Stored items:
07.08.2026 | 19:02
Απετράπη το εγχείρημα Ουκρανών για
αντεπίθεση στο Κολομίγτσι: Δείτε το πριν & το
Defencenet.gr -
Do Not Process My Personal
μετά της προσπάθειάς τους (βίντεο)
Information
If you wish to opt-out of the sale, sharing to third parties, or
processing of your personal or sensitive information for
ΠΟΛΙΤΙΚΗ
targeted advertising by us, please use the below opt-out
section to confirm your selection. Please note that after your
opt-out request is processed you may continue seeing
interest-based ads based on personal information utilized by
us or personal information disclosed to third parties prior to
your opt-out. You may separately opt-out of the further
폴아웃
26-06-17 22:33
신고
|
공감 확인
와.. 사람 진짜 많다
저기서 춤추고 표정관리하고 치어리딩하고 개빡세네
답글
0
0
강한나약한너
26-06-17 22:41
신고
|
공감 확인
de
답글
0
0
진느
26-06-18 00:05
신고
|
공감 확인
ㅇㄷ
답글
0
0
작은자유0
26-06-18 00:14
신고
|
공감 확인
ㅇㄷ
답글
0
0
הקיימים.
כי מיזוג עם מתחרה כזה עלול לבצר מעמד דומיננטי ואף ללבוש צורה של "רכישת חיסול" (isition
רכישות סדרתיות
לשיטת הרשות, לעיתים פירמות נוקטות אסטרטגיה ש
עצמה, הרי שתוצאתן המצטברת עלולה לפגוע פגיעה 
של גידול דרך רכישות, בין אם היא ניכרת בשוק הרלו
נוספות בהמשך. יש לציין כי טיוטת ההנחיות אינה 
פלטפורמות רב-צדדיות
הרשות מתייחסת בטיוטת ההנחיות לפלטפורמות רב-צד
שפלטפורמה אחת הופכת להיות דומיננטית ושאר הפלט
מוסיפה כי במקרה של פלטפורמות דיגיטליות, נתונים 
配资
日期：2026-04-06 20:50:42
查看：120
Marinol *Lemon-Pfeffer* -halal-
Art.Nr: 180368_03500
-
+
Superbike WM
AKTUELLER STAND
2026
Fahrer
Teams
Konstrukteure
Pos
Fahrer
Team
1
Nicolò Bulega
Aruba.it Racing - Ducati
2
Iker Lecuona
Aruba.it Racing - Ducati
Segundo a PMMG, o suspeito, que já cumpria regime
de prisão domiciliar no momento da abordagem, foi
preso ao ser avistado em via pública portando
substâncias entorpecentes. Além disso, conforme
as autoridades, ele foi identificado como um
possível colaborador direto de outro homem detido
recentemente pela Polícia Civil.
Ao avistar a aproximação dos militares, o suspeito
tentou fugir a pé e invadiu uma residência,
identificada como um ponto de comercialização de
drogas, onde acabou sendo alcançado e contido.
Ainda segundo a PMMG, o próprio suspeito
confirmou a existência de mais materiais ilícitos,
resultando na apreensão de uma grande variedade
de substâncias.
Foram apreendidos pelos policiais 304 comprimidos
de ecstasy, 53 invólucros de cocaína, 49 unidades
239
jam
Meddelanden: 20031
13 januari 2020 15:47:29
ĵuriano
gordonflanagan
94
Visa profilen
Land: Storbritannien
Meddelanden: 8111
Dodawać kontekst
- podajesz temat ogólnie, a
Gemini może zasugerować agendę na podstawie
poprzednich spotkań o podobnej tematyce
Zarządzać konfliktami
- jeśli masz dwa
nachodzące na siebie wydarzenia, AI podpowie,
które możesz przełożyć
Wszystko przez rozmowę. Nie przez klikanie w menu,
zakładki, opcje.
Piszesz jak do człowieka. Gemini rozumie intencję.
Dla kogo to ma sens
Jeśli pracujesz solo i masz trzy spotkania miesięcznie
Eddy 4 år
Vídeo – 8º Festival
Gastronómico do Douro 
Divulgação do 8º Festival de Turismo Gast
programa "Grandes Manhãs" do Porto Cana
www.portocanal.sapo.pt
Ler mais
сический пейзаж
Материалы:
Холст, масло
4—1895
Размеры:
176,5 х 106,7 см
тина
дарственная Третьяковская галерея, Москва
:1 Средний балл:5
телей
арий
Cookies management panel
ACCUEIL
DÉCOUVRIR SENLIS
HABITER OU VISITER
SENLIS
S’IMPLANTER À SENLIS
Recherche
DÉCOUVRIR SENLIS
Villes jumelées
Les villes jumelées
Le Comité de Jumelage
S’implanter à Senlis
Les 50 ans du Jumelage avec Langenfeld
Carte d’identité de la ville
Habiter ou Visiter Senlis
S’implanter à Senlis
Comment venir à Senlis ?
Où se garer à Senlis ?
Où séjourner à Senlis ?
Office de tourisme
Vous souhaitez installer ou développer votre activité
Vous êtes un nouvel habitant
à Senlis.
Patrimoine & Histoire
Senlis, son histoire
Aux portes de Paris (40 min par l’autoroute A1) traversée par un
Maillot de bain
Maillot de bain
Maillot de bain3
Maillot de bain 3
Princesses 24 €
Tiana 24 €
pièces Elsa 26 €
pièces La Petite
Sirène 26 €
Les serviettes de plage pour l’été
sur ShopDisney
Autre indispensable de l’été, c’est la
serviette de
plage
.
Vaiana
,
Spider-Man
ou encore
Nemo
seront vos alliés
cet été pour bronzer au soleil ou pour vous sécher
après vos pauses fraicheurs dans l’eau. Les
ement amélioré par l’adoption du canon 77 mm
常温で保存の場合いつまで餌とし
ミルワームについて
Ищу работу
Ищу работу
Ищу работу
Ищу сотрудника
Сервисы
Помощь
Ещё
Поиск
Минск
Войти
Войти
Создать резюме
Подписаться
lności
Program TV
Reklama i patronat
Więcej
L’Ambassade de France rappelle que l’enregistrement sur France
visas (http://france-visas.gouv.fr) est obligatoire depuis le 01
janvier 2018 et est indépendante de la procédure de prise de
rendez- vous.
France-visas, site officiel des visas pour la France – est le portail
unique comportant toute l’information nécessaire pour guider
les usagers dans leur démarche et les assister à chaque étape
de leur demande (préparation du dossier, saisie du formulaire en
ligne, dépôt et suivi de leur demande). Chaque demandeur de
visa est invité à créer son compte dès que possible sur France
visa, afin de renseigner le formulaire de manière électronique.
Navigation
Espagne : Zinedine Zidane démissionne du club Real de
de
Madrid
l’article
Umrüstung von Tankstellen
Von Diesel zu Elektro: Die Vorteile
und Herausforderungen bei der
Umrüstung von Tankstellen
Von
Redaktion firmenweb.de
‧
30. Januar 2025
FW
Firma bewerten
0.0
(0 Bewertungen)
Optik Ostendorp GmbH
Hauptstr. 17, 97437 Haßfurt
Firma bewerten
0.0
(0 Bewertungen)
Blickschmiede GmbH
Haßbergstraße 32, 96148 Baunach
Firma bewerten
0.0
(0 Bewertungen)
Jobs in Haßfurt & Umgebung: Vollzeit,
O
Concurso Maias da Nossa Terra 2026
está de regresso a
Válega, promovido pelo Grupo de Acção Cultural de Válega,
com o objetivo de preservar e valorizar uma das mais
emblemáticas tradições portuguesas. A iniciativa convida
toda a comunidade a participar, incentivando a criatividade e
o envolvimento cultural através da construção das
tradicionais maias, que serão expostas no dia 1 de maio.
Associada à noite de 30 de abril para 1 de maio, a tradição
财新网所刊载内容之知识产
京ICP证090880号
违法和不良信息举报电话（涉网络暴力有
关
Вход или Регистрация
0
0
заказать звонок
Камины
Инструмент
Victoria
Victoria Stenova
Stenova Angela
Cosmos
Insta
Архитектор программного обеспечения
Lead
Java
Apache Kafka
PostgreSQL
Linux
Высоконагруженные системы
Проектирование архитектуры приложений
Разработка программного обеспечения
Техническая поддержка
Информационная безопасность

Action item:
Copy the lines from the very first one through the line holding "targeted advertising by", inclusive, reproducing them without any changes.

Result of this task:
07.08.2026 | 19:02
Απετράπη το εγχείρημα Ουκρανών για
αντεπίθεση στο Κολομίγτσι: Δείτε το πριν & το
Defencenet.gr -
Do Not Process My Personal
μετά της προσπάθειάς τους (βίντεο)
Information
If you wish to opt-out of the sale, sharing to third parties, or
processing of your personal or sensitive information for
ΠΟΛΙΤΙΚΗ
targeted advertising by us, please use the below opt-out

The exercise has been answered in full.